- Games, Toys, and Hobbies
Gravel Shooters or Slingshots
Remembrances of my childhood...
When I was a bright boy of eight I let my ‘gravel shooter’ do the talking. After my buddies saw mine they all wanted one too, so the neighborhood guys were all eyes and ears listenin’ and watchin’ with intensity as I described the latest gadget to catch our fancy back in the summer of 1951. My dad had shown my brothers and me just how to make and use a homemade gravel shooter to put a dent in an old tin can or how to scare an old neighborhood cat caught diggin’ around in your mom’s flower bed . First of all he said the handle needed to be a good hardwood that was not only strong but tough as well. We had a couple dogwood trees and he said that was good wood if the fork was right. He said he made plenty of them when he was a youngster using dogwood, hickory and oak and I’d say he did. My dad always said that you could do anything you set your mind to it.

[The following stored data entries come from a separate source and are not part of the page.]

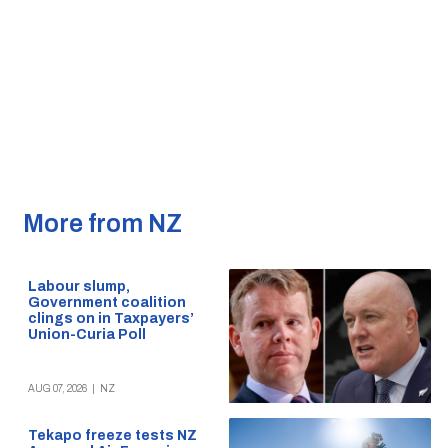
More from NZ
Labour slump,
Government coalition
clings on in Taxpayers’
Union-Curia Poll
AUG 07, 2026
|
NZ
Tekapo freeze tests NZ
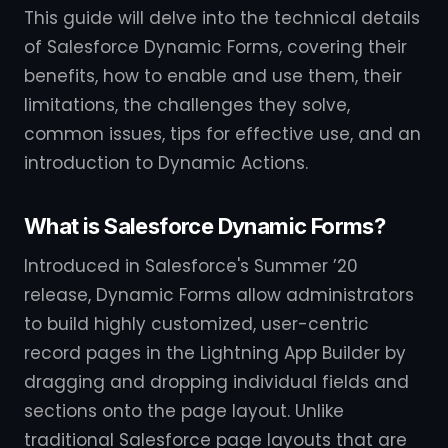
This guide will delve into the technical details
of Salesforce Dynamic Forms, covering their
benefits, how to enable and use them, their
limitations, the challenges they solve,
common issues, tips for effective use, and an
introduction to Dynamic Actions.
What is Salesforce Dynamic Forms?
Introduced in Salesforce's Summer ’20
release, Dynamic Forms allow administrators
to build highly customized, user-centric
record pages in the Lightning App Builder by
dragging and dropping individual fields and
sections onto the page layout. Unlike
traditional Salesforce page layouts that are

Did you ever have or shoot a slingshot?
If you looked hard enough...
Besides the wooden forked handle, you needed an old inner tube from a bicycle tire and a tongue out of an old shoe. If you looked hard enough you might also find a tube from a spent flat tire at a service station or a neighbor who might work on cars. You could really make a lot of gravel shooters from an old car tire tube. You would use a sharp knife or large scissors to cut two strips of rubber around ½ an inch wide by 12 to 14 inches long. Each stripe of rubber was then positioned over the right and the left forks of the handle and fastened with a piece of bailing wire twisted tightly to secure the strips to the handle the other two ends were attached to each side of an old shoe tongue making a pocket for the rocks to be hurled or shot.
You needed to ‘try it out’...
Dad said that the after you finished makin’ one you needed to ‘try it out’ on something. We had plenty of old cans in the trash for us to shoot at so we had plenty of targets. Dad also said to never aim at another person or even the little birds because the stones traveled at a fast speed and could kill a little bird and maybe put an eye out so we always promised him that we would not shot at birds or people. Some boys got to callin’ them sling shots, but I don’t guess it mattered much just what you called them as long as they did the job and those that dad showed us how to make stood the test. He said the smooth stones were the best to use and I tried my best to keep my left side pocket of my overalls full of rocks I had already selected. I kept my shootin’ marbles in the right side pocket.